Specifically, Evans said, investors in Canada usually are a bit less adventurous and like to see a little more proof of an idea than ”some of the folks in Silicon Valley.” But they are willing to give entrepreneurs a good shot.

“You need to understand that when you build a business, failing is part of the success in a way,” said Bettez – and not only entrepreneurs but backers have to understand that.

“It’s been fascinating to me as an entrepreneur to see the amazing flowering in Toronto in particular,” Evans said. “What I think we struggle with though is getting companies to sort of the proverbial next level.”

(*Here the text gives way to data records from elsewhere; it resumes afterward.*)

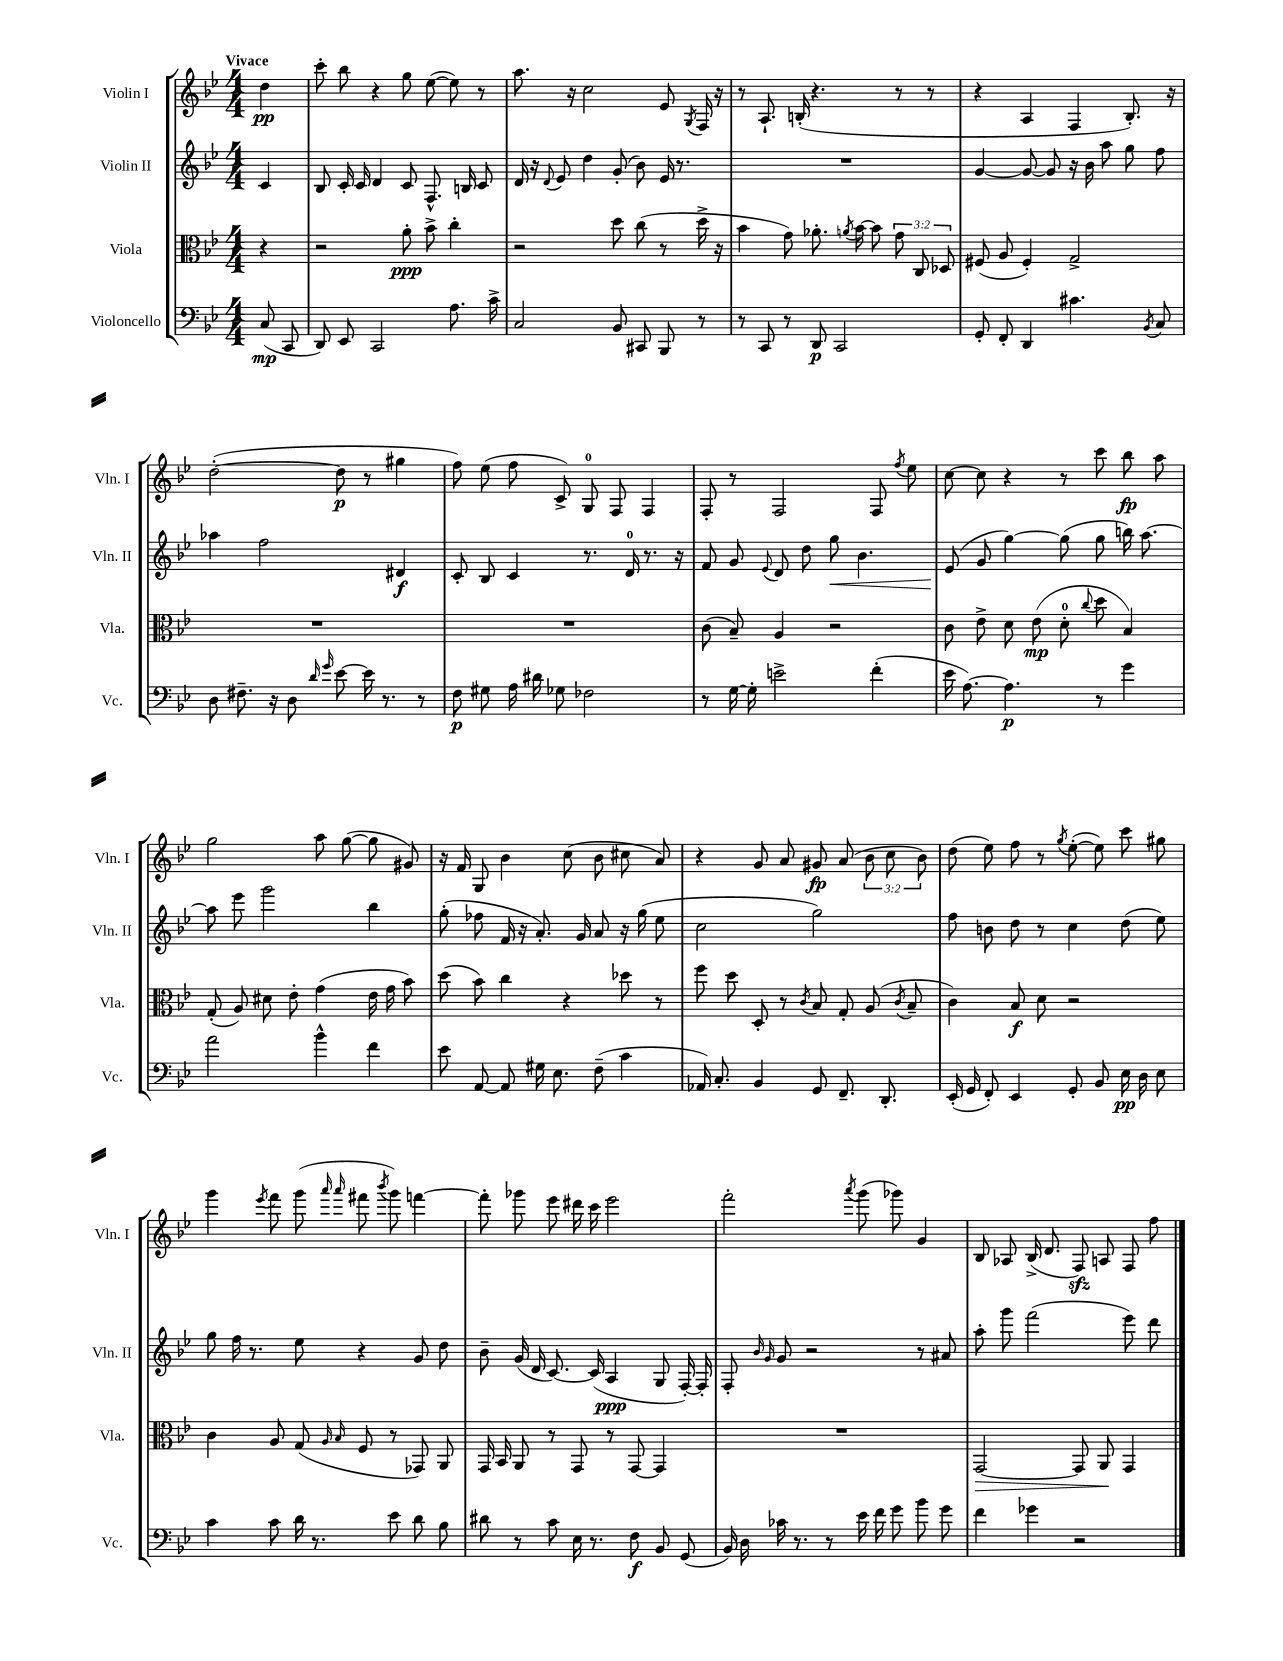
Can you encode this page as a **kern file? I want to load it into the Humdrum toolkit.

**kern	**dynam	**kern	**dynam	**kern	**dynam	**kern	**dynam
*part4	*part4	*part3	*part3	*part2	*part2	*part1	*part1
*staff4	*staff4	*staff3	*staff3	*staff2	*staff2	*staff1	*staff1
*I"Violoncello	*	*I"Viola	*	*I"Violin II	*	*I"Violin I	*
*I'Vc.	*	*I'Vla.	*	*I'Vln. II	*	*I'Vln. I	*
*clefF4	*	*clefC3	*	*clefG2	*	*clefG2	*
*k[b-e-]	*	*k[b-e-]	*	*k[b-e-]	*	*k[b-e-]	*
*M4/4	*	*M4/4	*	*M4/4	*	*M4/4	*
=	=	=	=	=	=	=	=
!	!	!	!	!	!	!LO:TX:a:B:t=Vivace	!
(8C/	mp	4r	.	4c/	.	4dd\	pp
8CC/	.	.	.	.	.	.	.
=1	=1	=1	=1	=1	=1	=1	=1
8DD/)	.	2r	.	8B-/	.	8ccc'\	.
8EE-/	.	.	.	16c'/	.	8bb-\	.
.	.	.	.	16c/	.	.	.
2CC/	.	.	.	4d/	.	4r	.
.	.	8a'\	ppp	8c/	.	8gg\	.
.	.	8b-^\	.	8.F^^/	.	([8ee-\	.
8.A\	.	4cc'\	.	.	.	8ee-\])	.
.	.	.	.	16Bn/	.	.	.
.	.	.	.	8c/	.	8r	.
16c^\	.	.	.	.	.	.	.
=2	=2	=2	=2	=2	=2	=2	=2
2C/	.	2r	.	16d/	.	8.aa\	.
.	.	.	.	16r	.	.	.
.	.	.	.	8qqd/	.	.	.
.	.	.	.	8e-/	.	.	.
.	.	.	.	.	.	16r	.
.	.	.	.	4dd\	.	2cc\	.
8BB-/	.	8dd\	.	(8g'/	.	.	.
8CC#X/	.	(8cc\	.	8b-\)	.	.	.
8BBB-/	.	8r	.	16e-/	.	8e-/	.
.	.	.	.	8.r	.	.	.
.	.	.	.	.	.	8qG/	.
8r	.	16dd^\	.	.	.	16F/	.
.	.	16r	.	.	.	16r	.
=3	=3	=3	=3	=3	=3	=3	=3
8r	.	4b-\	.	1r	.	8r	.
8CC/	.	.	.	.	.	8.A`/	.
8r	.	8g\)	.	.	.	.	.
.	.	.	.	.	.	(16Bn'/	.
8DD/	p	8.a-X'\	.	.	.	4.r	.
2CC/	.	.	.	.	.	.	.
.	.	8qan/	.	.	.	.	.
.	.	[16b-\	.	.	.	.	.
.	.	8b-\]	.	.	.	.	.
.	.	12g\	.	.	.	8r	.
.	.	12C/	.	.	.	.	.
.	.	.	.	.	.	8r	.
.	.	12D-X/	.	.	.	.	.
=4	=4	=4	=4	=4	=4	=4	=4
8GG'/	.	(8F#X/	.	[4g/	.	4r	.
8FF'/	.	8A/	.	.	.	.	.
4DD/	.	4F#'/)	.	8g/_	.	4A/	.
.	.	.	.	8g/]	.	.	.
4.c#X\	.	2G^/	.	16r	.	4F/	.
.	.	.	.	16b-\	.	.	.
.	.	.	.	8aa\	.	.	.
.	.	.	.	8gg\	.	8.B-'/)	.
8qBB-/	.	.	.	.	.	.	.
8C/	.	.	.	8ff\	.	.	.
.	.	.	.	.	.	16r	.
!!LO:LB:g=z
=5	=5	=5	=5	=5	=5	=5	=5
8D\	.	1r	.	4aa-X\	.	([2dd'\	.
8.F#X~\	.	.	.	.	.	.	.
.	.	.	.	2ff\	.	.	.
16r	.	.	.	.	.	.	.
8D\	.	.	.	.	.	.	.
16qqd/	.	.	.	.	.	.	.
16qqg/	.	.	.	.	.	.	.
[8e-\	.	.	.	.	.	8dd\]	p
16e-\]	.	.	.	.	.	8r	.
8.r	.	.	.	.	.	.	.
.	.	.	.	4d#X/	f	4gg#X\	.
8r	.	.	.	.	.	.	.
=6	=6	=6	=6	=6	=6	=6	=6
8F\	p	1r	.	8c'/	.	8ff\)	.
8G#X\	.	.	.	8B-/	.	(8ee-\	.
16A\	.	.	.	4c/	.	8ff\	.
16d#X\	.	.	.	.	.	.	.
8G-X\	.	.	.	.	.	8c^/)	.
2F-X\	.	.	.	8.r	.	8G/	.
.	.	.	.	.	.	8F/	.
.	.	.	.	16d/	.	.	.
.	.	.	.	8.r	.	4F/	.
.	.	.	.	16r	.	.	.
=7	=7	=7	=7	=7	=7	=7	=7
8r	.	(8c\	.	8f/	.	8F'/	.
[16G\	.	8B-~/)	.	8g/	.	8r	.
16G'\]	.	.	.	.	.	.	.
.	.	.	.	8qqe-/	.	.	.
2en^\	.	4A/	.	8d/	.	2F/	.
.	.	.	.	8dd\	.	.	.
!	!	!	!	!	!LO:HP:b	!	!
.	.	2r	.	8gg\	<	.	.
.	.	.	.	4.b-\	.	.	.
(4f'\	.	.	.	.	.	8F/	.
.	.	.	.	.	.	8qff/	.
.	.	.	.	.	.	8ee-\	.
=8	=8	=8	=8	=8	=8	=8	=8
16e-\	.	8c\	.	(8e-/	.	[8cc\	.
[8.A\)	.	.	.	.	.	.	.
.	.	8e-^\	.	8g/	[	8cc\]	.
4.A\]	p	8d\	.	[4gg\)	.	4r	.
.	.	(8e-\	mp	.	.	.	.
.	.	8d'\	.	(8gg\]	.	8r	.
.	.	8qqcc/	.	.	.	.	.
8r	.	8dd\	.	8gg\	.	8ccc\	.
4g\	.	4B-/)	.	16bbn\)	.	8bb-\	fp
.	.	.	.	[8.aa\	.	.	.
.	.	.	.	.	.	8aa\	.
!!LO:LB:g=z
=9	=9	=9	=9	=9	=9	=9	=9
2a\	.	(8G'/	.	8aa\]	.	2gg\	.
.	.	8A/)	.	8eee-\	.	.	.
.	.	8d#X\	.	2ggg\	.	.	.
.	.	8e-'\	.	.	.	.	.
4b-^^\	.	(4g\	.	.	.	8aa\	.
.	.	.	.	.	.	([8gg\	.
4f\	.	16e-\	.	4bb-\	.	8gg\]	.
.	.	16g\	.	.	.	.	.
.	.	8b-\)	.	.	.	8g#X/)	.
=10	=10	=10	=10	=10	=10	=10	=10
8e-\	.	(8dd\	.	(8gg'\	.	16r	.
.	.	.	.	.	.	16f/	.
[8AA/	.	8b-\)	.	8ff-X\	.	8G/	.
8AA/]	.	4cc\	.	16f/	.	4b-\	.
.	.	.	.	16r	.	.	.
16G#X\	.	.	.	8.a'/)	.	.	.
8.E-\	.	.	.	.	.	.	.
.	.	4r	.	.	.	(8cc\	.
.	.	.	.	16g/	.	.	.
(8F~\	.	.	.	8a/	.	8b-\	.
4c\	.	8dd-X\	.	16r	.	8cc#X\	.
.	.	.	.	(16gg\	.	.	.
.	.	8r	.	8ee-\	.	8a/)	.
=11	=11	=11	=11	=11	=11	=11	=11
16AA-X/)	.	8ff\	.	2cc\	.	4r	.
8.C'/	.	.	.	.	.	.	.
.	.	8dd\	.	.	.	.	.
4BB-/	.	8D'/	.	.	.	8g/	.
.	.	8r	.	.	.	8a/	.
.	.	8qc/	.	.	.	.	.
8GG/	.	8B-/	.	2gg\)	.	8g#X/	fp
8.FF~/	.	8G'/	.	.	.	(8a/	.
.	.	(8A/	.	.	.	12b-\	.
8.DD'/	.	.	.	.	.	.	.
.	.	.	.	.	.	12cc\	.
.	.	8qc/	.	.	.	.	.
.	.	8B-~/	.	.	.	.	.
.	.	.	.	.	.	12b-\)	.
=12	=12	=12	=12	=12	=12	=12	=12
(16EE-'/	.	4c\)	.	8ff\	.	(8dd\	.
16GG/	.	.	.	.	.	.	.
8FF'/)	.	.	.	8bn\	.	8ee-\)	.
4EE-/	.	8B-/	f	8dd\	.	8ff\	.
.	.	8d\	.	8r	.	8r	.
.	.	.	.	.	.	8qgg/	.
8GG'/	.	2r	.	4cc\	.	([8ee-'\	.
8BB-/	.	.	.	.	.	8ee-\])	.
16E-\	pp	.	.	(8dd\	.	8ccc\	.
16D\	.	.	.	.	.	.	.
8E-\	.	.	.	8ee-\)	.	8gg#X\	.
!!LO:LB:g=z
=13	=13	=13	=13	=13	=13	=13	=13
4c\	.	4c\	.	8gg\	.	4ggg\	.
.	.	.	.	16ff\	.	.	.
.	.	.	.	8.r	.	.	.
.	.	.	.	.	.	8qeee-/	.
8c\	.	8A/	.	.	.	8fff\	.
16d\	.	(8G/	.	8ee-\	.	(8ggg\	.
8.r	.	.	.	.	.	.	.
.	.	16qqA/	.	.	.	16qqaaa/	.
.	.	16qqB-/	.	.	.	16qqaaa/	.
.	.	8F/	.	4r	.	8fff#X\	.
.	.	.	.	.	.	8qbbb-/	.
8e-\	.	8r	.	.	.	8ggg\)	.
8d\	.	8GG-X/)	.	8g/	.	[4fffn\	.
8B-\	.	8AA/	.	8dd\	.	.	.
=14	=14	=14	=14	=14	=14	=14	=14
8d#X\	.	16GG/	.	8b-~\	.	8fff'\]	.
.	.	16BB-/	.	.	.	.	.
8r	.	8AA/	.	(16g/	.	8ggg-X\	.
.	.	.	.	16d/	.	.	.
8c\	.	8r	.	[8.c/)	.	8eee-\	.
16E-\	.	8GG/	.	.	.	16ddd#X\	.
8.r	.	.	.	(16c/]	.	16ccc\	.
.	.	8r	.	4A/	ppp	2eee-\	.
8F\	f	[8GG/	.	.	.	.	.
8BB-/	.	4GG/]	.	8G/	.	.	.
(8GG/	.	.	.	[16F'/)	.	.	.
.	.	.	.	16F'/]	.	.	.
=15	=15	=15	=15	=15	=15	=15	=15
16BB-/)	.	1r	.	8F'/	.	2fff'\	.
16D\	.	.	.	.	.	.	.
.	.	.	.	16qqb-/	.	.	.
.	.	.	.	16qqg/	.	.	.
16c-X\	.	.	.	8g/	.	.	.
8.r	.	.	.	.	.	.	.
.	.	.	.	2r	.	.	.
8r	.	.	.	.	.	.	.
.	.	.	.	.	.	8qaaa/	.
16e-\	.	.	.	.	.	(8ggg\	.
16f\	.	.	.	.	.	.	.
8g\	.	.	.	.	.	8ggg-X\)	.
8b-\	.	.	.	8r	.	4g/	.
8g\	.	.	.	8a#X/	.	.	.
=16	=16	=16	=16	=16	=16	=16	=16
!	!	!	!LO:HP:b	!	!	!	!
4f\	.	[2GG/	>	8aa'\	.	8B-/	.
.	.	.	.	8ggg\	.	8A-X/	.
4g-X\	.	.	.	(2fff\	.	(16B-^/	.
.	.	.	.	.	.	8.d/	.
2r	.	8GG/]	.	.	.	8Fzz/)	.
.	.	8AA/	.	.	.	8An/	.
.	.	4GG/	]	8eee-\)	.	8F/	.
.	.	.	.	8ddd\	.	8ff\	.
==	==	==	==	==	==	==	==
*-	*-	*-	*-	*-	*-	*-	*-
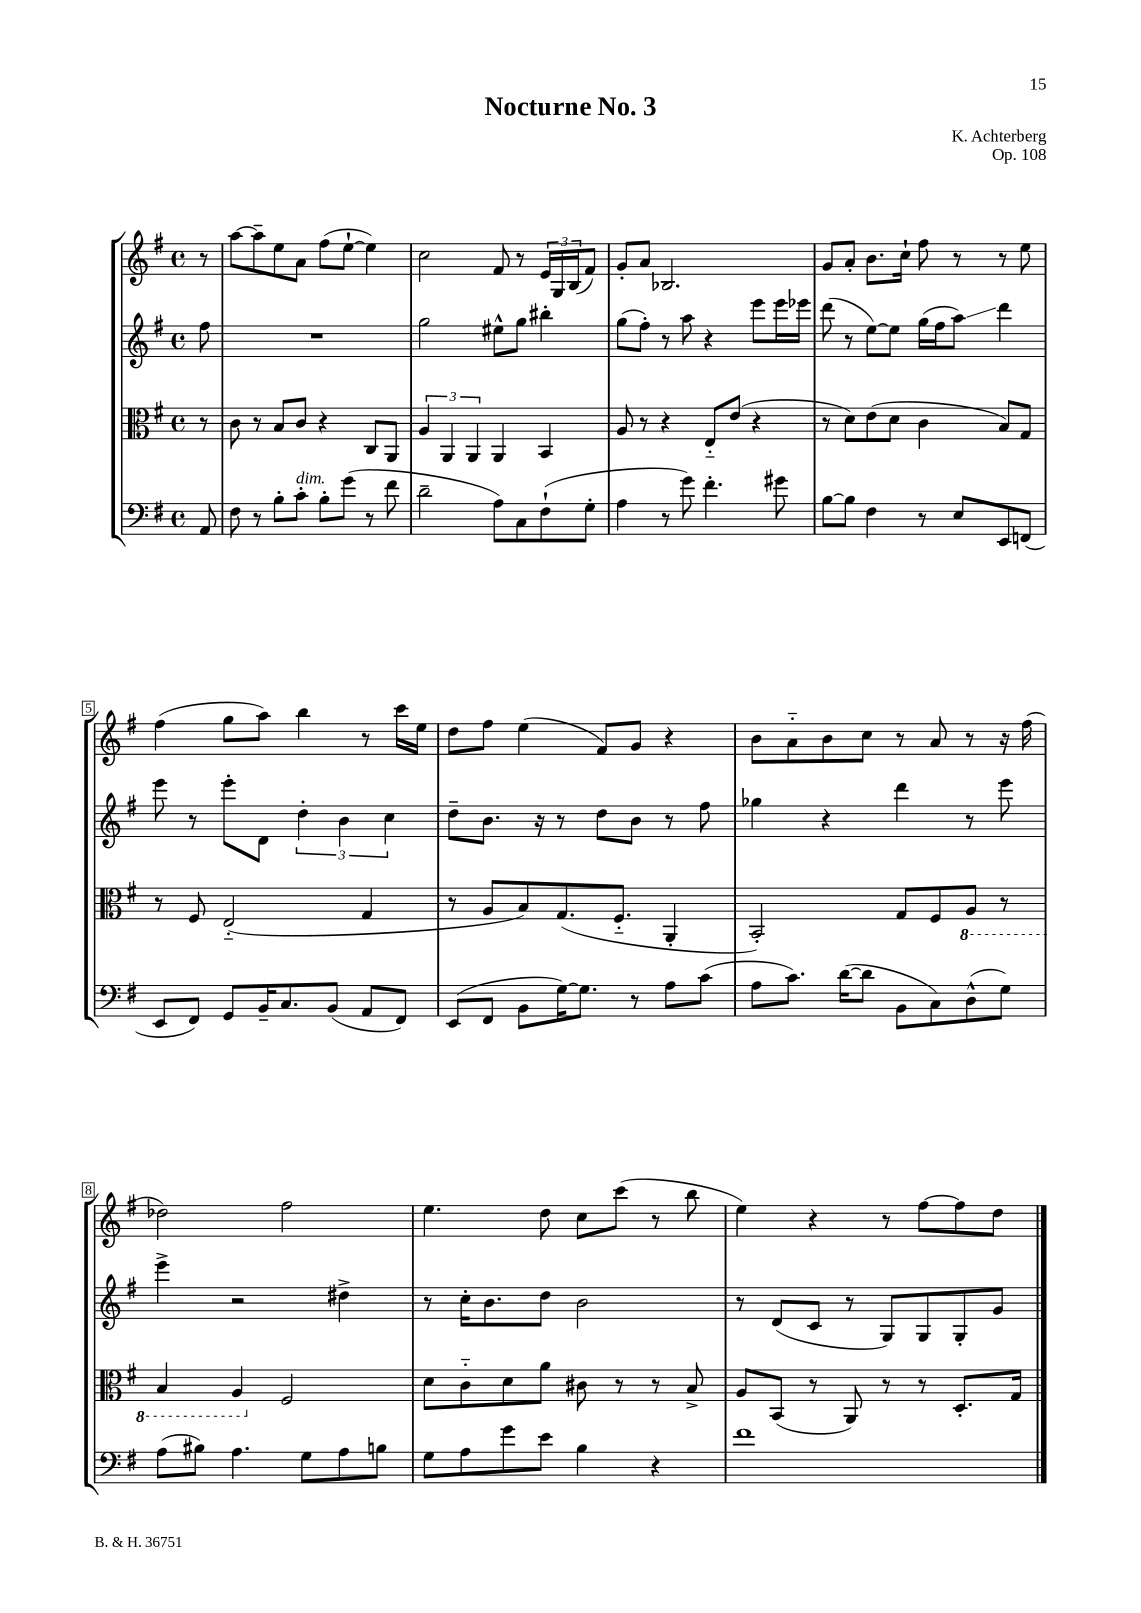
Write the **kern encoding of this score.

**kern	**kern	**kern	**kern
*staff4	*staff3	*staff2	*staff1
*clefF4	*clefC3	*clefG2	*clefG2
*k[f#]	*k[f#]	*k[f#]	*k[f#]
*M4/4	*M4/4	*M4/4	*M4/4
*met(c)	*met(c)	*met(c)	*met(c)
8AA	8r	8ff#	8r
=	=	=	=
8F#	8c	1r	[8aa
8r	8r	.	8aa~]
8B'	8B	.	8ee
8c'	8c	.	8a
8B'	4r	.	(8ff#
(8g	.	.	[8ee`
8r	8C	.	4ee])
8f#	8AA	.	.
=	=	=	=
2d~	6A	2gg	2cc
.	6AA	.	.
.	6AA	.	.
8A)	4AA	8ee#^^	8f#
8C	.	8gg	8r
(8F#`	4BB	4bb#'	24e
.	.	.	24G
.	.	.	(24B
8G'	.	.	8f#)
=	=	=	=
4A	8A	(8gg	8g'
.	8r	8ff#')	8a
8r	4r	8r	2.B-
8g)	.	8aa	.
4.f#'	8E'~	4r	.
.	(8e	.	.
.	4r	8eee	.
8g#	.	16eee	.
.	.	16eee-	.
=	=	=	=
[8B	8r	(8ddd	8g
8B]	8d)	8r	8a'
4F#	(8e	[8ee)	8.b
.	8d	8ee]	.
.	.	.	16cc`
8r	4c	(16gg	8ff#
.	.	16ff#	.
8E	.	8aa)	8r
8EE	8B)	4ddd	8r
(8FF	8G	.	8ee
=	=	=	=
8EE	8r	8eee	(4ff#
8FF#)	8F#	8r	.
8GG	(2E'~	8eee'	8gg
16BB~	.	8d	8aa)
8.C	.	.	.
.	.	6dd'	4bb
(8BB	.	.	.
.	.	6b	.
8AA	4G	.	8r
.	.	6cc	.
8FF#)	.	.	16ccc
.	.	.	16ee
=	=	=	=
(8EE	8r	8dd~	8dd
8FF#	8A	8.b	8ff#
8BB	8B)	.	(4ee
.	.	16r	.
[16G)	(8.G	8r	.
8.G]	.	.	.
.	.	8dd	8f#)
.	8.F#'~	.	.
8r	.	8b	8g
8A	4AA'	8r	4r
(8c	.	8ff#	.
=	=	=	=
8A	2BB')	4gg-	8b
8.c)	.	.	8a'~
.	.	4r	8b
([16d	.	.	.
8d]	.	.	8cc
8BB	8G	4ddd	8r
8C)	8F#	.	8a
(8D^^	8AA	8r	8r
8G)	8r	8eee	16r
.	.	.	(16ff#
=	=	=	=
(8A	4BB	4eee^	2dd-)
8B#)	.	.	.
4.A	4AA	2r	.
.	2F#	.	2ff#
8G	.	.	.
8A	.	4dd#^	.
8B	.	.	.
=	=	=	=
8G	8d	8r	4.ee
8A	8c'~	16cc'	.
.	.	8.b	.
8g	8d	.	.
8e	8a	8dd	8dd
4B	8c#	2b	8cc
.	8r	.	(8ccc
4r	8r	.	8r
.	8B^	.	8bb
=	=	=	=
1f#	8A	8r	4ee)
.	(8BB	(8d	.
.	8r	8c	4r
.	8AA)	8r	.
.	8r	8G)	8r
.	8r	8G	[8ff#
.	8.D'	8G'	8ff#]
.	.	8g	8dd
.	16G	.	.
==	==	==	==
*-	*-	*-	*-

One reason for that problem might be the lack of sales and marketing talent that Gupta mentioned. A theme that emerged in the discussion was the need for universities to give scientists and engineers more than just scientific and technical training.

At the Massachusetts Institute of Technology (MIT), Gupta noted, close to a quarter of the classes an engineering student must take are outside the engineering faculty. He believes that’s a policy more universities – including his own alma mater, the University of Waterloo, should adopt.

“The skills that I use day in and day out are not the skills and topics that were taught to me by my engineering professors,” Gupta said. He would like to see more engineers take courses in psychology and marketing. It’s too easy, he said, for engineers to get stuck in a bubble where you focus on what the technology can do rather than how it will be used.

Edwards, himself a professor, agreed. He is distressed by the direction the educational system is taking, which he says is moving toward turning out “product” rather than thinkers. Students need to have a broad-based background, he said. “Ninety per cent of my courses were science. I didn’t realize until I was 40 – that was 10 years ago – how important sociology was.”

For universities to emphasise a more well-rounded education, though, businesses will have to be willing to recruit based on broader knowledge rather than narrowly defined skills – which is Edwards believes they should be doing anyway. “You cannot just recruit to a skill set because in two years it’ll be an obsolete skill set.”

Gupta also said co-op programs are a very good way for students to prepare for employment and more companies should participate in them.

All the panelists pointed to some challenges that may affect Canadian entrepreneurs more than those elsewhere. Even Edwards, in the question period, noted that Canada’s sheer size makes it harder for people to make connections. But ultimately, he said, what Canadian business people need to do is ”just do it for ourselves and don’t compare ourselves to other people. We’re constantly navel-gazing in Canada…. We’ve just got to get off our you-know-whats and do it.”